Im vorliegenden Fall diente die Anlage des Beklagten bis zum Anschluss des Fermenters nicht der Erzeugung von Strom aus erneuerbaren Energien. Erst mit Anschluss des Fermenters wurde die Anlage als Biogasanlage im Sinne der § 3 Abs. 2 und 4, 21 Abs. 1 EEG 2004 in Betrieb genommen. Dass die Anlage des Beklagten schon vor dem 31. Dezember 2003 über einen Fermenter verfügte und technisch zur Erzeugung von Strom aus erneuerbaren Energien bereit war, hat die Klägerin nicht darzulegen vermocht. Der Beklagte hat substantiiert dargelegt, dass der Fermenter am 16. und 17. Januar 2004 an sein Blockheizkraftwerk angeschlossen worden sei (vgl. eidesstattliche Versicherung, Bl. 65 GA). Die Klägerin hätte darlegen und beweisen müssen - worauf sie, insoweit nicht protokolliert, in der mündlichen Verhandlung vor dem Senat am 11. September 2007 hingewiesen worden ist - dass die Anlage des Beklagten schon vor diesem Zeitpunkt im Jahre 2003 tatsächlich Strom aus erneuerbaren Energien erzeugt hat. Das hat sie nicht getan. Sie ist vielmehr selbst vorprozessual davon ausgegangen, dass die Anlage des Beklagten bis Ende 2003 mit fossilen Brennstoffen betrieben worden ist, denn sie hat eine Vergütung nach dem EEG erstmals ab 2004 gezahlt.

III.

Die Berufung der Klägerin war damit insgesamt mit der sich aus § 97 Abs. 1 ZPO ergebenden Kostenfolge zurückzuweisen.

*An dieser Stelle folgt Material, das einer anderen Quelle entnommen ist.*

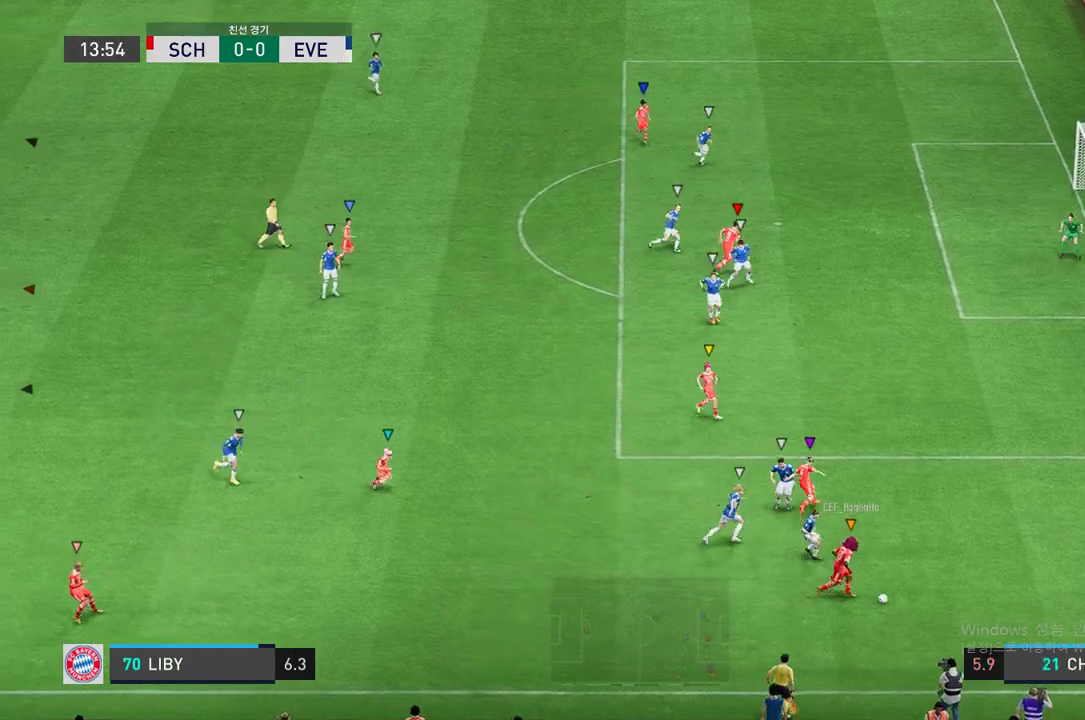
{"dt_ms": 489, "buttons": [], "left_stick": "center", "right_stick": "center", "events": []}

Die Entscheidung über die vorläufige Vollstreckbarkeit beruht auf §§ 708 Nr. 11, 711 ZPO.

Dass die Sicherheitsleistung durch Bürgschaft einer Bank erbracht werden kann, ergibt sich aus § 108 Abs. 1 Satz 2 ZPO und bedarf keiner Erwähnung im Urteilstenor.

Die Revision war gemäß § 543 Abs. 2 Satz 1 ZPO zuzulassen

Der Streitwert für das Berufungsverfahren wird auf 91.721,53 EUR festgesetzt.